Requirement 1 =
List every question asked in the paragraph of the health insurance mandate passage that begins "More fundamentally."
Requirement 2 =
Continue the passage on the individual health insurance mandate, starting after its final sentence.

To many, this sounds like a modest, humane proposal. What could be wrong with requiring that everyone enjoy the benefit of health insurance?

Lots.

Proponents of the individual mandate often argue that it is akin to the requirement that you buy insurance to drive a car. But all that is required for driving is liability insurance covering injury to others and damage to their cars. You are not required to insure against injury or damage to your car or yourself. The equivalent for health insurance would be to force you to buy coverage only for the harm that you might cause to others accidentally, by giving them chickenpox, for example.

More fundamentally, you don’t even have to buy car insurance if you choose not to drive. The equivalent for health would be what, exactly? You wouldn’t have to buy health insurance if you chose not to what? Not to live? Would you need insurance to get a license to live? Could it be revoked?

Limb landmark coordinates
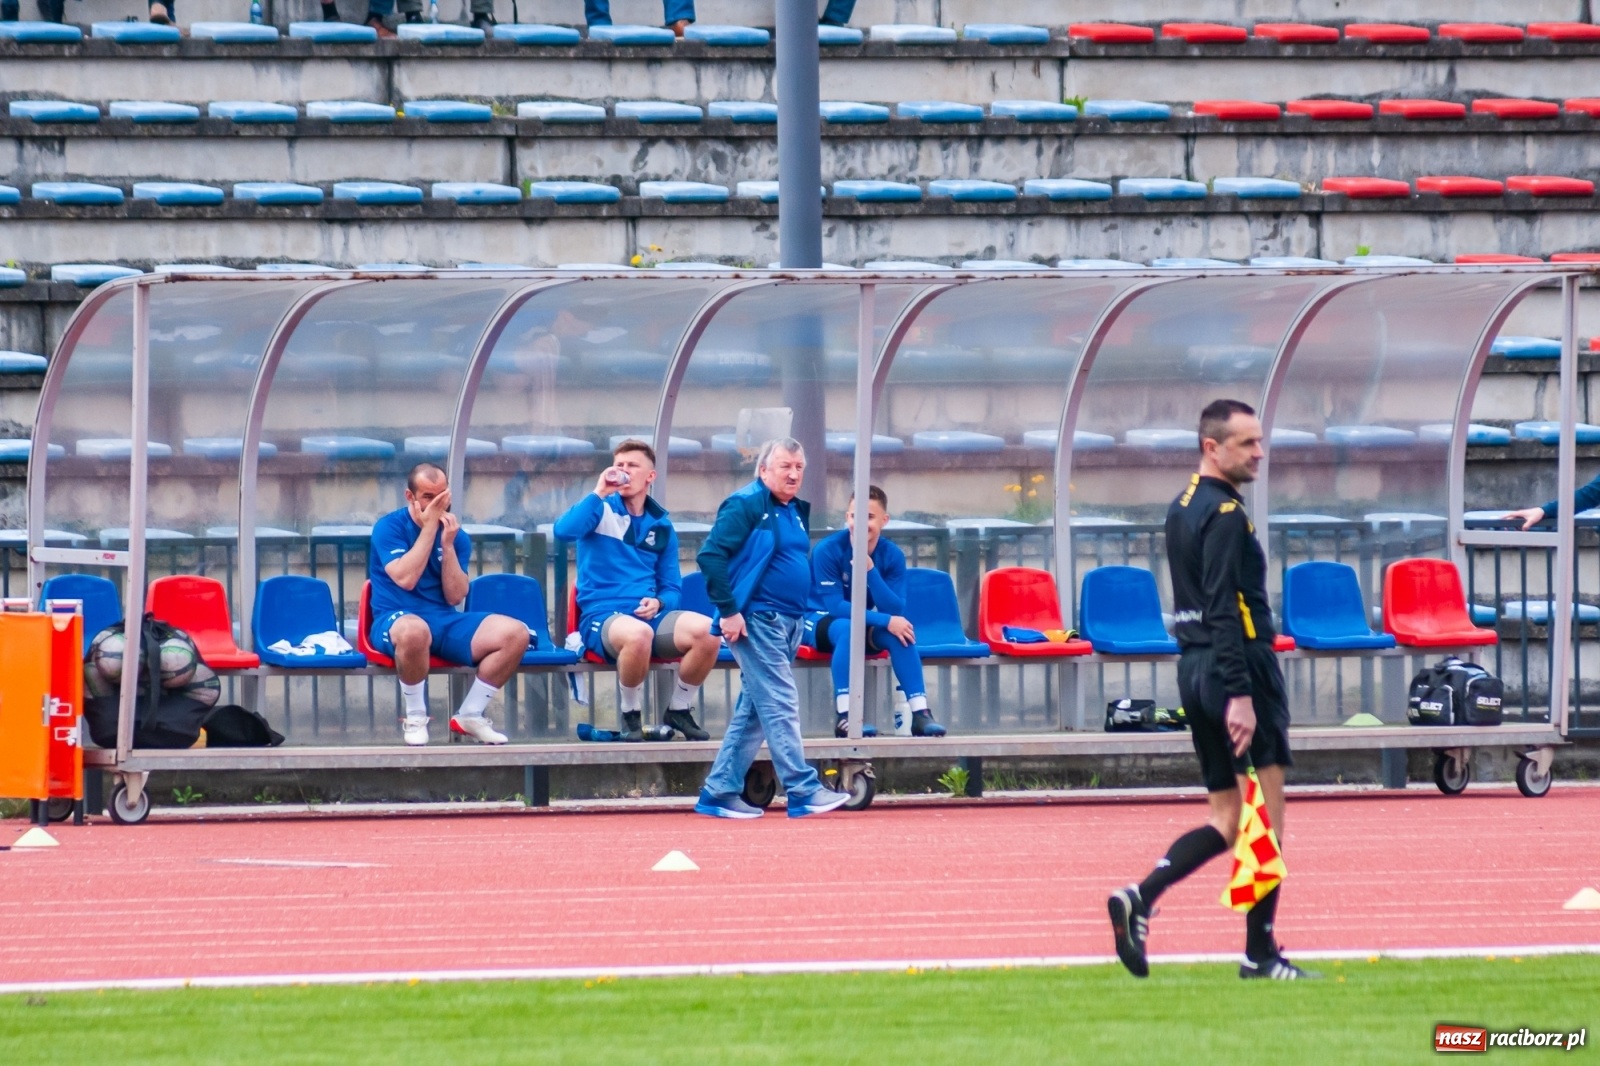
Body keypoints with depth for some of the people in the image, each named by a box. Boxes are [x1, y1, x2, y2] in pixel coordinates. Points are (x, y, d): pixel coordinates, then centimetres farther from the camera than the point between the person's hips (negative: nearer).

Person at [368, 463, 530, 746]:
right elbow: (405, 579, -18)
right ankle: (415, 718, -20)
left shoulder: (457, 536, 10)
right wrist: (429, 528, -15)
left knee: (516, 634, -15)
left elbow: (455, 597, 0)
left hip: (445, 621, 5)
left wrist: (448, 545, -10)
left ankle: (469, 716, -1)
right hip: (396, 620, -5)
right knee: (415, 631, -43)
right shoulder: (389, 528, -4)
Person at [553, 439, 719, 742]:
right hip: (601, 616, -4)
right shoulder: (601, 510, 4)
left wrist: (658, 603, -6)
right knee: (638, 633, -40)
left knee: (708, 631, -24)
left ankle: (679, 709, 0)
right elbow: (564, 530, -18)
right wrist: (600, 493, -14)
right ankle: (631, 715, -14)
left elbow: (671, 587, 17)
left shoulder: (661, 526, 16)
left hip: (649, 614, 4)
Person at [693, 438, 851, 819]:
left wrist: (802, 614, 13)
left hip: (789, 625, 9)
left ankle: (720, 793, 14)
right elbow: (711, 555, -16)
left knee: (752, 712, 9)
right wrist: (728, 610, -19)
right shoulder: (745, 505, -9)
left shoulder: (797, 512, 17)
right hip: (757, 621, -9)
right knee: (780, 706, -10)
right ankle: (803, 791, -11)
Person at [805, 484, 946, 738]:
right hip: (819, 622, -4)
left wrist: (870, 570, -32)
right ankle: (844, 716, -38)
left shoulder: (892, 555, -10)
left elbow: (895, 612, -18)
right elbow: (835, 606, -25)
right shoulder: (828, 550, -21)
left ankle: (920, 713, -27)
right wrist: (885, 621, -34)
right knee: (847, 628, -37)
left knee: (901, 631, -26)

Response 1 =
- The equivalent for health would be what, exactly?
- You wouldn't have to buy health insurance if you chose not to what?
- Not to live?
- Would you need insurance to get a license to live?
- Could it be revoked?

Response 2 =
(You stand at the cash register of your shop. A burly man in a fedora and a double-breasted suit walks in and offers to sell you insurance. “Insurance against what?” you ask. “Like if something bad should happen,” he says, smiling. “I don’t want any insurance,” you say. “Sorry pal, you got no choice. It’s like a mandate,” he chuckles. “What’s that mean?” As he leans across the counter his smile is replaced by a cold look. “It means you gotta pay. Everybody pays. We’re all in this together.” You shudder.)

But let’s step back for a minute. Why is the government so keen to force people to buy health insurance in the first place? And Why must people be forced to buy something that seems so obviously good for them? Is the government more concerned about their health than they are? The answer to these questions lies in the actuarial tables, community rating, and proposed progressive pricing system.

To illustrate, let us examine the case of a hypothetical citizen: Doug. Doug is 60 years old. He is retired. He is a non- smoker and moderate drinker. He exercises regularly. He is in good shape. After 40 years of hard work and frugal spending, Doug has paid for his home, has no debt, and has a few million dollars spread among various assets. Doug has carefully examined the cost of health insurance available to him and has chosen to self-insure, which is to say, if he gets sick, he’ll pay the bills himself.

Doug made this decision because the health insurance policies available to him have lifetime caps smaller than what he could comfortably pay on his own and because the premiums he would have to pay for the coverage are based on the risk of a group of people who are far less healthy than he. In short, Doug decided that the available health insurance was, for him, a bad deal.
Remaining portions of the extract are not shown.